Exercise text →
====================

Reputation: 969
For a code repository project in Palantir Foundry, I am struggling with re-using some of my transformation logic.
It seems almost trivial, but: is there way to send an Input to a Transform that is not a dataset/dataframe reference?
In my case I want to pass in strings or lists/arrays.
This is my code:
from pyspark.sql import functions as F
from transforms.api import Transform, Input, Output
def my_computation(result, customFilter, scope, my_categories, my_mappings):
scope_df = scope.dataframe()
my_categories_df = my_categories.dataframe()
my_mappings_df = my_mappings.dataframe()
filtered_cat_df = (
my_categories_df
.filter(F.col('CAT_NAME').isin(customFilter))
)
# ... more logic
def generateTransforms(config):
transforms = []
for key, value in config.items():
o = {}
for outKey, outValue in value['outputs'].items():
o[outKey] = Output(outValue)
i = {}
for inpKey, inpValue in value['inputs'].items():
i[inpKey] = Input(inpValue)
i['customFilter'] = Input(value['my_custom_filter'])
transforms.append(Transform(my_computation, inputs=i, outputs=o))
return transforms
config = {
"transform_one": {
"my_custom_filter": {
"foo",
"bar"
},
"inputs": {
"scope": "/my-project/input/scope",
"my_categories": "/my-project/input/my_categories",
"my_mappings": "/my-project/input/my_mappings"
},
"outputs": {
"result": "/my-project/output/result"
}
}
}
TRANSFORMS = generateTransforms(config)
The concrete question is: how can I send in the values from my_custom_filter into customFilter in the transformation function my_computation?

====================

Records for this task →
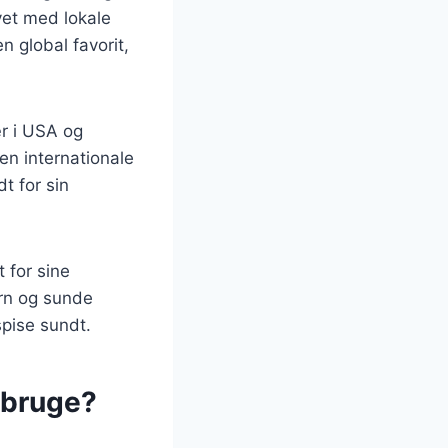
avet med lokale
n global favorit,
r i USA og
en internationale
t for sin
 for sine
orn og sunde
spise sundt.
 bruge?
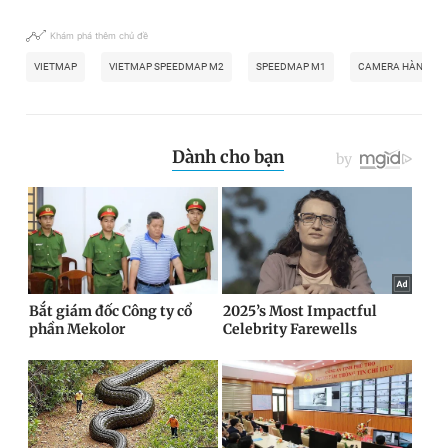
Khám phá thêm chủ đề
VIETMAP
VIETMAP SPEEDMAP M2
SPEEDMAP M1
CAMERA HÀNH TR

====================

What this exercise asks →
[1] From the Foundry thread, answer these:
(a) What two kinds of values does the poster want to pass into a Transform?
(b) Which column name does the filter in my_computation check?
(c) What path is given for the "result" output?
[2] Please edit part of the rows, replacing "SPEEDMAP" with "SPEED MAP" and leaving everything else as it is. Begin at the line in the rows that has "Khám phá thêm chủ đề" and stop after the last line of the rows.

Task results →
[1]
(a) Strings or lists/arrays.
(b) CAT_NAME
(c) /my-project/output/result

[2]
Khám phá thêm chủ đề
VIETMAP
VIETMAP SPEED MAP M2
SPEED MAP M1
CAMERA HÀNH TR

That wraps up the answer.